If you don’t have cake release then liberally butter the tin and coat with a little flour, ensuring to tip out any excess flour.
Heat the oven to 170°c/Gas 3. Grease and line the round cake tin and grease the hemisphere tin with cake release.
With an electric mixer, beat together the margarine and sugar until light, fluffy and pale in colour.
Beat in the eggs one by one and then sift in the flour and baking powder. Beat together until the flour is only just incorporated.
Fill the hemisphere pan until 1cm from the top and use a spatula to make a slight hollow in the middle but squidge the cake mixture up towards the top edge of the tin – this will ensure that the cake bakes all the way up to the top edge and will have less of a ‘dome’ in the middle.
Fill one or 2 cupcake cases two thirds full and put the rest of the mixture into the round tin (you may not need all of the mixture – make extra cupcakes if you have any mixture left over).

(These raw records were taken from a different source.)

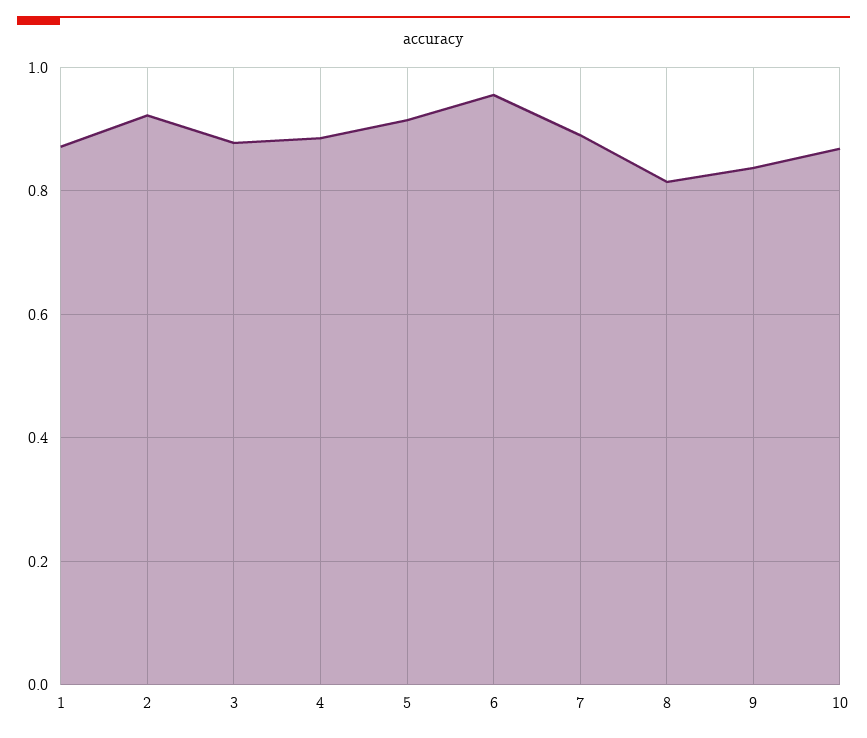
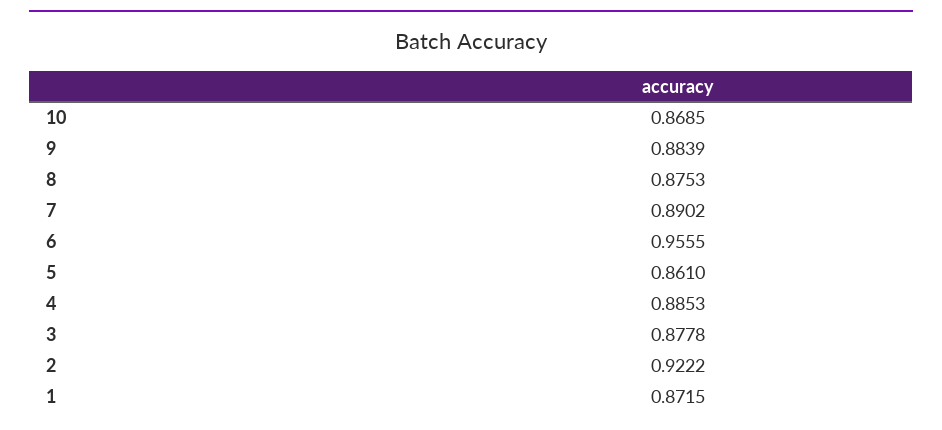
  {
    "1": 0.8715,
    "2": 0.9222,
    "3": 0.8778,
    "4": 0.8853,
-   "5": 0.92,
+   "5": 0.861,
    "6": 0.9555,
    "7": 0.8902,
-   "8": 0.82,
+   "8": 0.8753,
-   "9": 0.84,
+   "9": 0.8839,
    "10": 0.8685
  }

Put all of the cakes in the oven together and don’t open the oven door for at least 15-20 minutes. After this time you can check if the cupcakes are done. If they are baked, then quickly remove them and leave the larger cakes to finish baking – these may take between 45-60 minutes in total. The cakes are ready when a skewer inserted into the centre comes out clean with no trace of uncooked cake mixture on it.
Remove from the oven and let cool in their tins for 10 minutes. Then turn them upside down on a cooling rack and remove the tins and any greaseproof paper. Let all of the cakes go completely cold before decorating.
For the decoration:
A day or 2 before you decorate the cake you need to prepare your cake board. Roll out the white icing until large enough to cover the board and stick it down with a little cooled, boiled water. Trim any excess icing away from the edge with a sharp knife. Use different sizes of snowflake cutters to imprint shapes into the icing and then leave aside to dry out for 24-48 hours.
Remove one of the cupcakes from its wrapper and turn it upside down. Use a knife to carve around the sides to make it more ‘pointy’ in shape, but still with a flat top.
Take a cake board or plate and starting with the round cake at the bottom, add a layer of jam and buttercream then stack the hemisphere cake on top. Add a dollop of buttercream on the very top and stick the cupcake on.
Cover the whole cake in a crumb coat of buttercream, smoothing it as best as you can and then put the cake in the fridge for at least an hour for it to firm up.
Divide the remaining buttercream into 2 bowls and colour one bowl red and the other yellow.
Remove the cake from the fridge and score guidelines in the buttercream to help guide you with piping on your design. Leave a strip around the base of the cake of approximately 4-5cm high which will be the chunky knitted band of the hat. Start your piping above this line. Fit a piping bag with a no.5 decorating tip and pipe loop the loops all around the cake in a straight line.
You can continue to do stripes and bands of colour or attempt more involved designs such as the triangles as I have done.
Use a cake lifter or large palette knife to transfer the cake and secure it to the board with a blob of buttercream. Make sure the cake is positioned away from the centre of the board to leave room for the mittens.
Use the red buttercream with a different piping tip – here I have used no.30 open star nozzle (from Wilton 55 piece set) and also no.5 tip again to fill in between the triangles piped in yellow. When the whole cake is covered you can move the cake onto the pre-prepared cake board.
Take some of the jade green icing and warm it in your hands by kneading it gently. Roll it out into a long thin cable, double it over and twist the 2 strands together tightly. Use a sharp knife to chop the cable into even sized pieces that will fit the band you have left at the base of the cake. Attach the cable pieces to the cake with whichever buttercream you have left in a piping bag, ensuring you pack them together tightly.
Use the same method to make cables to fit the template for the mittens.
With the remaining jade icing, cut out holly shapes and attach to the buttercream on the hat.
Roll a walnut sized ball for the pompom and roll this in sugar crystals to give it texture. Attach the ball to the top of the hat with a cocktail stick.
Position the mittens in front of the hat and attach them to the board with a little water. With the yellow icing roll out a long thin cable and attach each end to the mittens. Finish with a row of piped buttercream on the mittens to cover the joins.